问题
Not a duplicate of C++: multidimensional array initialization in constructor since the answers all appear to assume the bounds are known at compile-time.
I'm making a weighted undirected graph class arraygraph
, backed by a 2D array of int
, by the name of edges[][]
. At instantiation time I don't really care what edges[][]
holds; arraygraph
has a method that reads a graph from a given filename and edges
is set to a new int[n][n]
(where n
is the # of nodes in the file) by that function before it populates it.
Trouble is, g++ doesn't seem to like the way I've defined edges[][]

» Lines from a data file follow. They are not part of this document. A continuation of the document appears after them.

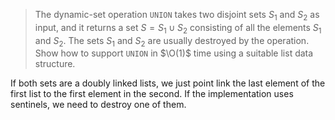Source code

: > The dynamic-set operation `UNION` takes two disjoint sets $S_1$ and $S_2$ as
> input, and it returns a set $S = S_1 \cup S_2$ consisting of all the
> elements $S_1$ and $S_2$. The sets $S_1$ and $S_2$ are usually destroyed by
> the operation. Show how to support `UNION` in $\O(1)$ time using a suitable
> list data structure.

If both sets are a doubly linked lists, we just point link the last element of
the first list to the first element in the second. If the implementation uses
sentinels, we need to destroy one of them.
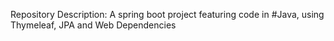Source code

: Repository Description: A spring boot project featuring code in  #Java, using Thymeleaf, JPA and Web Dependencies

. It wants to have set bounds for the array, and at compile time I don't know the bounds. Should I just redefine edges
as an int *
? Or as edges[][0]
? Or something else entirely?
I'm not a C++ expert by any means (I'm a Python kinda guy) so complex, heavyweight options like the ones in Array with undefined size as Class-member are kinda out of scope (surely there's a simpler way than that...). If what I'm trying to do is a wrong thing entirely than that's also a useful thing to know, and it'd be handy to know what I ought to be doing instead.
回答1:
C++ doesn't know variable length arrays. So you need to define your array with a constant size. It's not possible either to redefine an array.
Two options for your multidimensional array:
- dynamic array of arrays, implemented as
int **edges
- std::vector instead aka
vector<vector<int>> edges;
vectors are extremely handy if you need to copy your data (done in a single statement), or change the sizes. So I'd recommend the second option :
int N=10; // dynamic!
vector<vector<int>> m(N, vector<int>(N));
The alterative for using the pointer would be:
int N=10; // dynamic!
int**m = new int*[N]; // allocate the first array
for (int i = 0; i < N; i++) { // allocate the second arrays
m[i] = new int[N]{};
}
In both case, you'd access the data with the same syntax:
for (int i = 0; i < N; i++) {
for (int j = 0; j < N; j++)
cout << m[i][j] << "\t";
cout << endl;
}
回答2:
It seems you are looking for sort of dynamic size array. Try using std::vector instead of the array.